Trying to figure out how to use Laplace Transform to find $y(t)$: The problem is $$y''+4y'+4y=f(t)$$ where $f(t) = \cos(\omega t)$ if $0 < t < \pi$ and $f(t)=0$ if $t > \pi$?
Initial conditions are $y(0) = 0$, $y'(0) = 0$.

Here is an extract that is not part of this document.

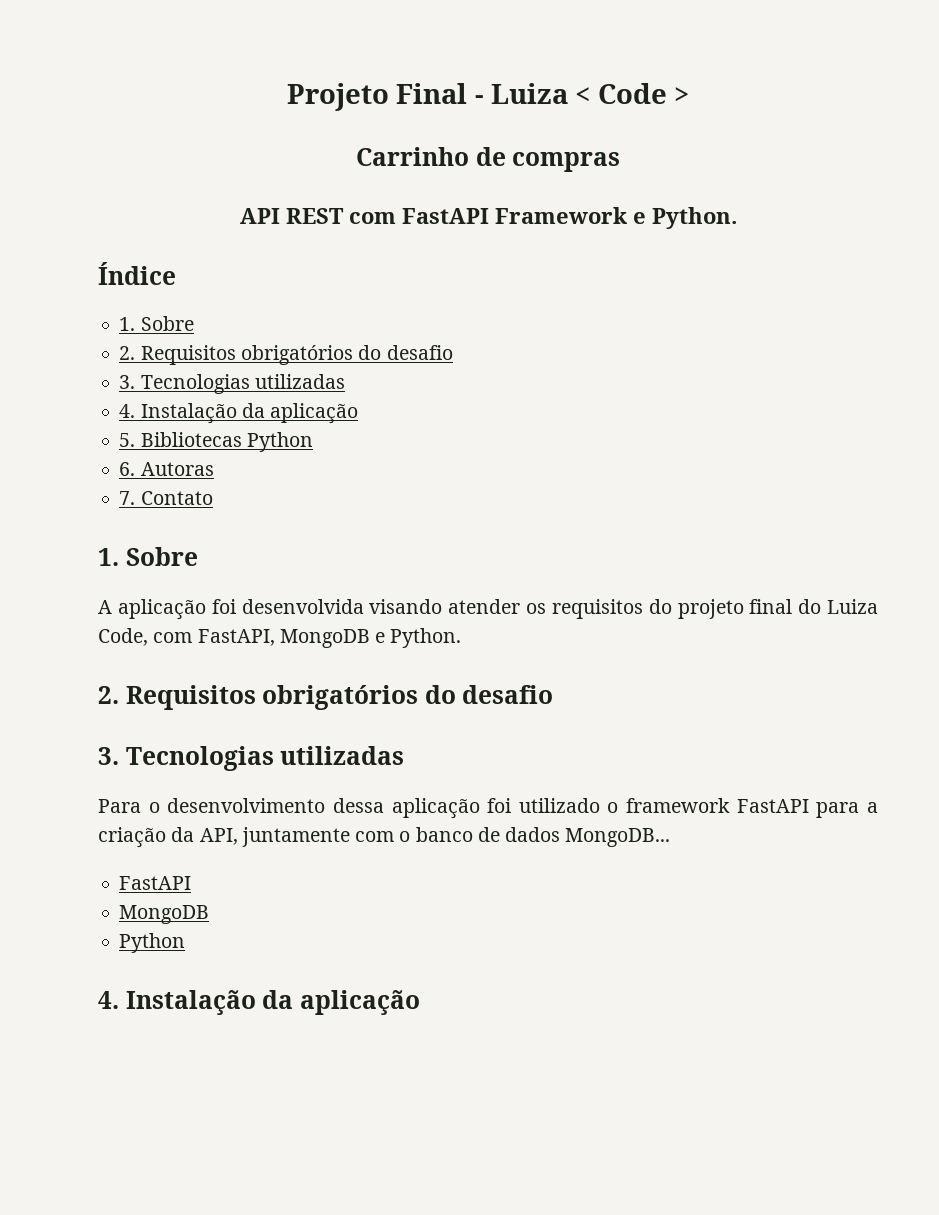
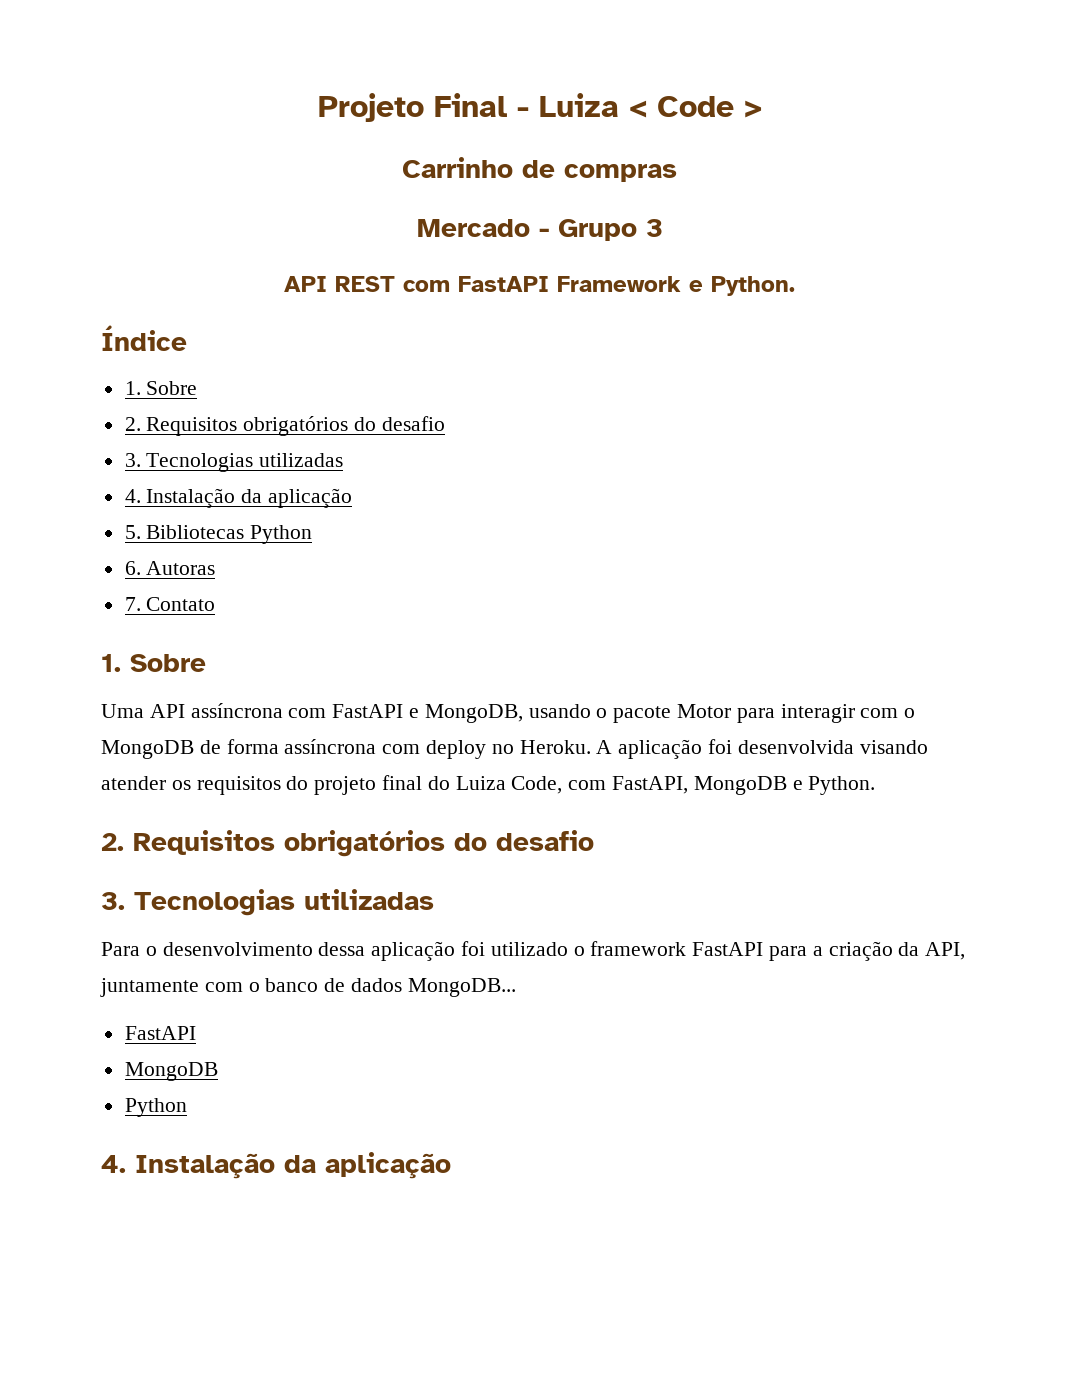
(621, 162) none -> [416,219,663,241] // Mercado - Grupo 3
(198, 556) none -> [101,703,916,723] [101,739,591,759] Uma API assíncrona com FastAPI e MongoDB, usando o pacote Motor para interagir com o MongoDB de forma assíncrona com deploy no Heroku.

Using the Laplace Transform: $L[y''] = s^2F(s) -s\cdot y(0) - y'(0)$, $L[y'] = s\cdot F(s) - y(0)$, and $L[y] = F(s)$, I got for the Left Hand Side: $$(s+2)^2\cdot F(s) - 1$$ and for the Right Hand Side, $ \frac{s}{s^2 + w^2} + L[\cos(\omega t + \pi)]$, where $\cos(\omega t + \pi)$, using the identity for $\cos(x+y)$, $=\cos(-\omega t)$
Therefore, the LHS is: $$ \frac{s}{s^2 + w^2} + e^{-πs} \cdot \frac{s}{s^2 + ω^2}$$
For you equation, we have the following Laplace transform \begin{align} \mathcal{L}\{\ddot{y}+4\dot{y}+4y\} &=\mathcal{L}\{\cos(\omega t)\}\\ Y(s)(s + 2)^2 &= \int_0^{\infty}\cos(\omega t)e^{-st}dt\\ &= \int_0^{\pi}\cos(\omega t)e^{-st}dt + \int_{\pi}^{\infty}0\cdot e^{-st}dt \end{align} Now, let's find the Laplace transform of the RHS. Let $u=\cos(\omega t)$ and $dv = e^{-st}dt$ so $du = -\omega\sin(\omega t)dt$ and $v=-\frac{1}{s}e^{-st}$ \begin{align} \int_0^{\pi}\cos(\omega t)e^{-st}dt &= \frac{-\cos(\omega t)e^{-st}}{s}\biggl|_0^{\pi} - \frac{\omega}{s}\int_0^{\pi}\sin(\omega t)e^{-st}dt\\ &= \frac{1}{s}(-\cos(\omega\pi)e^{-s\pi}+1)- \frac{\omega}{s}\int_0^{\pi}\sin(\omega t)e^{-st}dt \end{align} We will do integration by parts again where this time $u=\sin(\omega t)$ so $du = \omega\cos(\omega t)dt$. \begin{align} \int_0^{\pi}\cos(\omega t)e^{-st}dt &= \frac{1}{s}(-e^{-s\pi}\cos(\omega\pi)+1)- \frac{\omega}{s}\Biggl[-\frac{\sin(\omega t)e^{-st}}{s}\biggr|_0^{\pi}+\frac{\omega}{s}\int_0^{\pi}\cos(\omega t)e^{-st}dt\Biggr]\\ &=\frac{1}{s}(-e^{-s\pi}\cos(\omega\pi)+1)+\frac{\omega}{s^2}\sin(\omega\pi)e^{-s\pi}-\frac{\omega^2}{s^2}\int_0^{\pi}\cos(\omega t)e^{-st}dt\\ \Bigl(1+\frac{\omega^2}{s^2}\Bigr)\int_0^{\pi}\cos(\omega t)e^{-st}dt&=\frac{1}{s}(-e^{-s\pi}\cos(\omega\pi)+1)+\frac{\omega}{s^2}\sin(\omega\pi)e^{-s\pi}\\ \int_0^{\pi}\cos(\omega t)e^{-st}dt&=\frac{s + e^{-s\pi}\omega\sin(\omega\pi)-se^{-s\pi}\cos(\omega\pi)}{s^2+\omega^2} \end{align} Thus, the Laplace transform is $$ Y(s) = \frac{s + e^{-s\pi}\omega\sin(\omega\pi)-se^{-s\pi}\cos(\omega\pi)}{(s^2+\omega^2)(s+2)^2} $$